> [YOUR ASSIGNMENT]
In the data that follows, find the line with "תוכניות הטלוויזיה של i24NEWS"; transcribe it, every later line up to the one with "contraddistingue.", and that line as well, exactly and with no others.

[Stored data entries]
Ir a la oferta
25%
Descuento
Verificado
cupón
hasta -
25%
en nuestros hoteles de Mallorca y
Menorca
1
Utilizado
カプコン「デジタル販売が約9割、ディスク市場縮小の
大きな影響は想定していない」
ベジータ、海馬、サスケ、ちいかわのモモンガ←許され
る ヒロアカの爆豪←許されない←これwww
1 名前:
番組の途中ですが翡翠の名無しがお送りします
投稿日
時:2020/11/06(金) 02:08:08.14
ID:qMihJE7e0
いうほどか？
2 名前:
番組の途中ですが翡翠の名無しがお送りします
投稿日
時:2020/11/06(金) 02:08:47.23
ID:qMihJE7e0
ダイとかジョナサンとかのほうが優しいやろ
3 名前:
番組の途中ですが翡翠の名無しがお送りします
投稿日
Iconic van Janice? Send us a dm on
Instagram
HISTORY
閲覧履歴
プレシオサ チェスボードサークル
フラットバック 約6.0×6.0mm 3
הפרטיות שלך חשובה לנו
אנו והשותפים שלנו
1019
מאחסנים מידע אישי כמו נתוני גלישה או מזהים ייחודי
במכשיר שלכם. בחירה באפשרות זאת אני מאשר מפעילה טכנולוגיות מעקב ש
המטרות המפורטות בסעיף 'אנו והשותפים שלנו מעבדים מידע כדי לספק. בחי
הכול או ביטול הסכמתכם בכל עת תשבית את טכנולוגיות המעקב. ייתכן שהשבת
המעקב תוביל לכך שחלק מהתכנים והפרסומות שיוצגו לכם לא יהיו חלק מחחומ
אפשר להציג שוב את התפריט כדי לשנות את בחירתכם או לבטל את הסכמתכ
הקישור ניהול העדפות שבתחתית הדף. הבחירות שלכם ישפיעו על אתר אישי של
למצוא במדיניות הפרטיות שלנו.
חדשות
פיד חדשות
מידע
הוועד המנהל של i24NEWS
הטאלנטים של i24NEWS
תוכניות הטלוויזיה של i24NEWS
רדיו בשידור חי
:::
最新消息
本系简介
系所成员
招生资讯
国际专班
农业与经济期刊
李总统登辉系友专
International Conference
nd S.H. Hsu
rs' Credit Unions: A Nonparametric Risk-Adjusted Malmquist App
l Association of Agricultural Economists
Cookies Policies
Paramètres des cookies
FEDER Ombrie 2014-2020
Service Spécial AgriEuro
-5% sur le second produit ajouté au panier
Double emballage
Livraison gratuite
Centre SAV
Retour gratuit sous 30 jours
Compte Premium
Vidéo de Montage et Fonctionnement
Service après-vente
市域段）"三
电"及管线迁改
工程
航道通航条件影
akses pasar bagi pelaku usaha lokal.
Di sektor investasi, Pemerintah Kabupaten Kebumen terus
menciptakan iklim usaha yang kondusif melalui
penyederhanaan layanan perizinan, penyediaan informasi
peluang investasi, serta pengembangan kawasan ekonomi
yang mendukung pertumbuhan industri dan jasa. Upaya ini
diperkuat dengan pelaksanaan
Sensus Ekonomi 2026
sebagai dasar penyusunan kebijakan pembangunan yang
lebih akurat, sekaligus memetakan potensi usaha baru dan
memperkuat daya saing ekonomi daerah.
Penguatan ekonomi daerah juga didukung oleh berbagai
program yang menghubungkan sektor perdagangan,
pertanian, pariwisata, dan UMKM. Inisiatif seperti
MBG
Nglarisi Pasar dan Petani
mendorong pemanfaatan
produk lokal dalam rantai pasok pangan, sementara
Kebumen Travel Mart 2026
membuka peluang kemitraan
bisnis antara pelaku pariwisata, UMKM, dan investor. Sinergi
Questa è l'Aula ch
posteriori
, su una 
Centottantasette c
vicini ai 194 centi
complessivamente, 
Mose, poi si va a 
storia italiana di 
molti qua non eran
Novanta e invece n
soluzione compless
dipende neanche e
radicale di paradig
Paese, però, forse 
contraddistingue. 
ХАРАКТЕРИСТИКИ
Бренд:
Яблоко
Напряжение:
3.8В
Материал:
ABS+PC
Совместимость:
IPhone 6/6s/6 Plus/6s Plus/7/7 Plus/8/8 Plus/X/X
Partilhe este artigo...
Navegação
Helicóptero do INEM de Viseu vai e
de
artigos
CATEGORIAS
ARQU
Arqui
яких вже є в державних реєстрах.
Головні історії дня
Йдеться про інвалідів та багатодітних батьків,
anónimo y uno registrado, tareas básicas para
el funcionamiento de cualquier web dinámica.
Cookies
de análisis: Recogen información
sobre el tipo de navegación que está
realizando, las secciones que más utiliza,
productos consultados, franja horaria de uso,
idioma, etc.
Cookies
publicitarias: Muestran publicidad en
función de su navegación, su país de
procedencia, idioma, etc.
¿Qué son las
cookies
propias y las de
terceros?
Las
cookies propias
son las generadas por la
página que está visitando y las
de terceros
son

> [EXERCISE ANSWER]
תוכניות הטלוויזיה של i24NEWS
רדיו בשידור חי
:::
最新消息
本系简介
系所成员
招生资讯
国际专班
农业与经济期刊
李总统登辉系友专
International Conference
nd S.H. Hsu
rs' Credit Unions: A Nonparametric Risk-Adjusted Malmquist App
l Association of Agricultural Economists
Cookies Policies
Paramètres des cookies
FEDER Ombrie 2014-2020
Service Spécial AgriEuro
-5% sur le second produit ajouté au panier
Double emballage
Livraison gratuite
Centre SAV
Retour gratuit sous 30 jours
Compte Premium
Vidéo de Montage et Fonctionnement
Service après-vente
市域段）"三
电"及管线迁改
工程
航道通航条件影
akses pasar bagi pelaku usaha lokal.
Di sektor investasi, Pemerintah Kabupaten Kebumen terus
menciptakan iklim usaha yang kondusif melalui
penyederhanaan layanan perizinan, penyediaan informasi
peluang investasi, serta pengembangan kawasan ekonomi
yang mendukung pertumbuhan industri dan jasa. Upaya ini
diperkuat dengan pelaksanaan
Sensus Ekonomi 2026
sebagai dasar penyusunan kebijakan pembangunan yang
lebih akurat, sekaligus memetakan potensi usaha baru dan
memperkuat daya saing ekonomi daerah.
Penguatan ekonomi daerah juga didukung oleh berbagai
program yang menghubungkan sektor perdagangan,
pertanian, pariwisata, dan UMKM. Inisiatif seperti
MBG
Nglarisi Pasar dan Petani
mendorong pemanfaatan
produk lokal dalam rantai pasok pangan, sementara
Kebumen Travel Mart 2026
membuka peluang kemitraan
bisnis antara pelaku pariwisata, UMKM, dan investor. Sinergi
Questa è l'Aula ch
posteriori
, su una 
Centottantasette c
vicini ai 194 centi
complessivamente, 
Mose, poi si va a 
storia italiana di 
molti qua non eran
Novanta e invece n
soluzione compless
dipende neanche e
radicale di paradig
Paese, però, forse 
contraddistingue. 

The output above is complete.